**Texto de estudo**

FENPROF entrega carta no MCES

10 de dezembro, 2003

Como se sabe, o MCES decidiu impor um conjunto de regras restritivas para a fixação de vagas, atribuindo o prazo de 10 dias para o seu cumprimento, numa atitude de grave desrespeito para com as instituições e respectiva autonomia, e para com todos os que nelas trabalham e estudam.
Foram assim impostos cortes cegos de 10% nas vagas dos cursos de ciências sociais e humanas (sem qualquer critério de qualidade) e cortes da mesma natureza em outros, pondo designadamente em risco a possibilidade de continuação de muitos cursos, alguns com elevada relevância social (mas com pouca procura), a poucos meses do início do próximo ano lectivo.
A FENPROF já denunciou estas medidas como incluídas nos propósitos de benefício ilegítimo do ensino privado e de redução da responsabilidade do Estado pelo financiamento do Ensino Superior Público.
Perante esta situação, a FENPROF tomou a decisão de manifestar ao Ministro o seu desagrado e a sua oposição a estes métodos e propósitos, e de lhe apresentar em mão propostas alternativas.
Assim, uma delegação de dirigentes e activistas sindicais do ensino superior da FENPROF, à escala nacional,  entregou uma carta no dia 12 de Junho, no MCES (Palácio das Laranjeiras), que apresentamos mais adiante na sua versão integral.


Exmº Senhor
Ministro da Ciência e do Ensino Superior
Palácio das Laranjeiras
Data: 12/03/2003
1649-018 LISBOA

Assunto: Críticas, discordâncias e propostas da FENPROF quanto às orientações do MCES relativas à fixação das vagas para o acesso ao Ensino Superior Público em 2003

Senhor Ministro,

A FENPROF tem vindo a participar de boa fé nos processos de debate por V. Exa. propostos sobre as reformas a empreender no Ensino Superior, incluindo a revisão dos estatutos das carreiras docentes. Infelizmente V. Exa. e o Governo de que faz parte não permitiram o debate público indispensável de antepropostas relativamente à Lei de Bases Financiamento do Ensino Superior e à Lei de Bases da Educação.
Do ponto de vista da FENPROF, o dever democrático de ouvir todos os interessados antes da feitura das leis não é cumprido pelo facto de V. Exa. e o Primeiro Ministro apresentarem intenções políticas em declarações para a comunicação social, com o objectivo de avaliarem as reacções que elas possam suscitar, sobretudo após terem procurado, durante meses e de forma ostensiva, responsabilizar, aos olhos da opinião pública, tarefa em que tiveram o prestimoso auxilio de diversos opinion makers, os docentes, os não-docentes e os estudantes, por um quadro que propositadamente carregaram de tintas negras, quando muito bem sabem que as dificuldades principais que afectam o sector se devem à política de sucessivos governos, designadamente daqueles em que, durante largos anos, um e outro participaram.

**Perguntas**
a – Cite sem alterações as linhas dos dados, começando na que contém "completa sua marcação" e terminando na última delas, ambas incluídas.
b – Prossiga o texto sobre a carta da FENPROF ao MCES a partir da última frase apresentada.
O texto e as linhas de dados não têm qualquer relação entre si.

**Dados fornecidos**
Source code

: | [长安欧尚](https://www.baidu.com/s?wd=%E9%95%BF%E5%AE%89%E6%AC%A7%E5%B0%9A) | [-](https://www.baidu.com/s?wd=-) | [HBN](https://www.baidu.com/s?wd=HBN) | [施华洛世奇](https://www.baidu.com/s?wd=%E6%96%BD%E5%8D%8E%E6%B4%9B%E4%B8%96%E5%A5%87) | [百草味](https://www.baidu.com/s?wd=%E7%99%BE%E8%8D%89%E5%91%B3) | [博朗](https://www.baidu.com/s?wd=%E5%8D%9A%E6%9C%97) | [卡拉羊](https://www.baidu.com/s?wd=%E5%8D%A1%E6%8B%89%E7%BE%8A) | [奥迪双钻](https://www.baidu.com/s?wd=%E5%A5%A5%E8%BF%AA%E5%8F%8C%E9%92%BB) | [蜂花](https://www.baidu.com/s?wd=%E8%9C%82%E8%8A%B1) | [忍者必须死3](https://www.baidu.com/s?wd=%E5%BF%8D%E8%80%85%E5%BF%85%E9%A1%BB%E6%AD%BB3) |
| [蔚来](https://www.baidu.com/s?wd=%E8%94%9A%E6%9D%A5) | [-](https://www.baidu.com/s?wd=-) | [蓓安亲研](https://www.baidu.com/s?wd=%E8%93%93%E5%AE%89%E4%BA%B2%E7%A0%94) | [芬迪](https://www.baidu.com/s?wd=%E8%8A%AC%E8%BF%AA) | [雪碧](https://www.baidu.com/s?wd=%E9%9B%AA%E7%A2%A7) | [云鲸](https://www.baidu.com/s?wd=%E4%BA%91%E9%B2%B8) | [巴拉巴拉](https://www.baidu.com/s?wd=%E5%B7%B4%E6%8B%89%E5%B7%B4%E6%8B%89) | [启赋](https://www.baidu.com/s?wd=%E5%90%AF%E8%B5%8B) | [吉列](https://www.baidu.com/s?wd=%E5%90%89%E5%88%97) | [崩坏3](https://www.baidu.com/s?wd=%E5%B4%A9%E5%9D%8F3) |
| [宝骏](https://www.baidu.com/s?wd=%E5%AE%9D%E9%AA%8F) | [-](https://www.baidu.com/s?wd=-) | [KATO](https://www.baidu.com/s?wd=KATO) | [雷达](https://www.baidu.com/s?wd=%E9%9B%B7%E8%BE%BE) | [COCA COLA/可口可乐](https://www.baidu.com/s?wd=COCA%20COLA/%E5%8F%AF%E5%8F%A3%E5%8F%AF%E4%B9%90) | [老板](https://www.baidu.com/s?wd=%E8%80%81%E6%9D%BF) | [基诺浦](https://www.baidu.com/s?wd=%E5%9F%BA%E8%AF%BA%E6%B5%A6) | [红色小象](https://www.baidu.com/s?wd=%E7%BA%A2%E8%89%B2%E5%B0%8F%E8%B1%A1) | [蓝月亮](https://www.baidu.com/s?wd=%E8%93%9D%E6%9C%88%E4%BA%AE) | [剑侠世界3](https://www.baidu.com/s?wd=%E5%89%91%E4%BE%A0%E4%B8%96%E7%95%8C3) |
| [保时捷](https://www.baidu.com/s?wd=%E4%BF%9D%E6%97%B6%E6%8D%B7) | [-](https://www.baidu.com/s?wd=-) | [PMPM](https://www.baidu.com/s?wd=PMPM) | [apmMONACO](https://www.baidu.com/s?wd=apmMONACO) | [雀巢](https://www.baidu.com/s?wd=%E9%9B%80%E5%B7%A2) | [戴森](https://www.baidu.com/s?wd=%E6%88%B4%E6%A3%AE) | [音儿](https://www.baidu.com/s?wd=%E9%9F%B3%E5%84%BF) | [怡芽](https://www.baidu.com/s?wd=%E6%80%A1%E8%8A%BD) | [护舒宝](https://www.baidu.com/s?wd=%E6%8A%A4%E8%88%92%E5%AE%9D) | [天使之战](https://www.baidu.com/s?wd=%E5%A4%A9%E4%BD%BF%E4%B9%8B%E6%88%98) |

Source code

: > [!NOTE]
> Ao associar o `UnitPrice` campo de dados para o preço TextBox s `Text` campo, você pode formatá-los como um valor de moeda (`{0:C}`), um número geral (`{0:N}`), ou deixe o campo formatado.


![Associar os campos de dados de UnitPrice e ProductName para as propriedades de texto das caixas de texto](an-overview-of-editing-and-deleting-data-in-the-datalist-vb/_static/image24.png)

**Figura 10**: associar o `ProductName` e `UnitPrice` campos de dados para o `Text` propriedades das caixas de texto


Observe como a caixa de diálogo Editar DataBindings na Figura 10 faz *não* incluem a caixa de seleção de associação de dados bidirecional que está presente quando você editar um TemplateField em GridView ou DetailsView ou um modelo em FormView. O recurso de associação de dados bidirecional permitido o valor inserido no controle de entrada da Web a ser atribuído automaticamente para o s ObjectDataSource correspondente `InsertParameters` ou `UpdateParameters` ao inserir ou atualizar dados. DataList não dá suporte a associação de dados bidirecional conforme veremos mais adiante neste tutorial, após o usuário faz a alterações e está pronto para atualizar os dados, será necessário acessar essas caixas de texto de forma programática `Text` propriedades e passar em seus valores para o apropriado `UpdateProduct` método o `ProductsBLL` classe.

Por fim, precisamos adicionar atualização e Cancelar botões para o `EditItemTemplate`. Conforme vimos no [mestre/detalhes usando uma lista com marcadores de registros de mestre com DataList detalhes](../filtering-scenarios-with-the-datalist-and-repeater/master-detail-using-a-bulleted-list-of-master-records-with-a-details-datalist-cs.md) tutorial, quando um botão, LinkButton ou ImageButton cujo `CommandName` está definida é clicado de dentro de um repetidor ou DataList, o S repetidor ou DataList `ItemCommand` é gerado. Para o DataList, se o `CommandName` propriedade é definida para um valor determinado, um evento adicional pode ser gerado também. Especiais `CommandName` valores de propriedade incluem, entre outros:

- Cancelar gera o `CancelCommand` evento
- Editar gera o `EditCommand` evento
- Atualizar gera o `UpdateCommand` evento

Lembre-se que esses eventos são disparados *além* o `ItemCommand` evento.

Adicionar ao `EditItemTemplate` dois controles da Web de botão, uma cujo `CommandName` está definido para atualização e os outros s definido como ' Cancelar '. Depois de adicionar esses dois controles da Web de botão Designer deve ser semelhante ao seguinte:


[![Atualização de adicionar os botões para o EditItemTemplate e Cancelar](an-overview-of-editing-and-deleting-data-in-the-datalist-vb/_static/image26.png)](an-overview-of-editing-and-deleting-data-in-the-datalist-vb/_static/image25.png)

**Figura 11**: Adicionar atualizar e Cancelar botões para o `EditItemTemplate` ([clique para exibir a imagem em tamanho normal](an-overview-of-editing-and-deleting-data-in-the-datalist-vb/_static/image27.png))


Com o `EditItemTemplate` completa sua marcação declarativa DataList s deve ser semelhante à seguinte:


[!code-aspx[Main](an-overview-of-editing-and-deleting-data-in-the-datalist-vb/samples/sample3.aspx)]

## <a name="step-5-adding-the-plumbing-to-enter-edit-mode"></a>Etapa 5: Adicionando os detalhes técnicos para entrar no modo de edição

**Respostas da atividade**
a –
Com o `EditItemTemplate` completa sua marcação declarativa DataList s deve ser semelhante à seguinte:


[!code-aspx[Main](an-overview-of-editing-and-deleting-data-in-the-datalist-vb/samples/sample3.aspx)]

## <a name="step-5-adding-the-plumbing-to-enter-edit-mode"></a>Etapa 5: Adicionando os detalhes técnicos para entrar no modo de edição

b –
Não basta também que o MCES publique documentos sobre matérias a serem objecto de iniciativas legislativas, com muitas passagens vagas e imprecisas, relativamente aos quais solicite e obtenha numerosos comentários, para que aquele dever de audição possa considerar-se satisfeito.
Ao Governo e ao MCES exige-se que tenham a humildade democrática e a coragem política de aceitarem o confronto das suas propostas concretas com as posições daqueles a quem elas se destinam e que, mais do que isso, têm por obrigação pô-las em prática. O diálogo não se confunde, do ponto de vista da FENPROF, e ao contrário do que o Governo tem pretendido fazer querer, com falta de determinação política. Em contrapartida, a fuga ao diálogo o autoritarismo esconde muitas vezes incompetência, falta de confiança quanto à adequação das medidas que se pretendem aprovar ou receio de que uma discussão aberta acabe por revelar os motivos inconfessáveis de algumas decisões.
Um claro exemplo de autoritarismo que constitui, simultaneamente, uma grave falta de respeito para com as instituições do ensino superior público e para com os seus órgãos representativos e, logo, para com todos os docentes, não-docentes e estudantes, foi a imposição, por parte do MCES, a 20 de Maio, de regras restritivas para a fixação das vagas, para os cursos do Ensino Superior Público, a submeter ao concurso nacional de acesso respeitante a 2003/2004, exigindo uma resposta das instituições no prazo de 10 dias, como se as modificações que seria necessário fazer nos cursos a oferecer pudessem ser concretizadas nesse período tão curto.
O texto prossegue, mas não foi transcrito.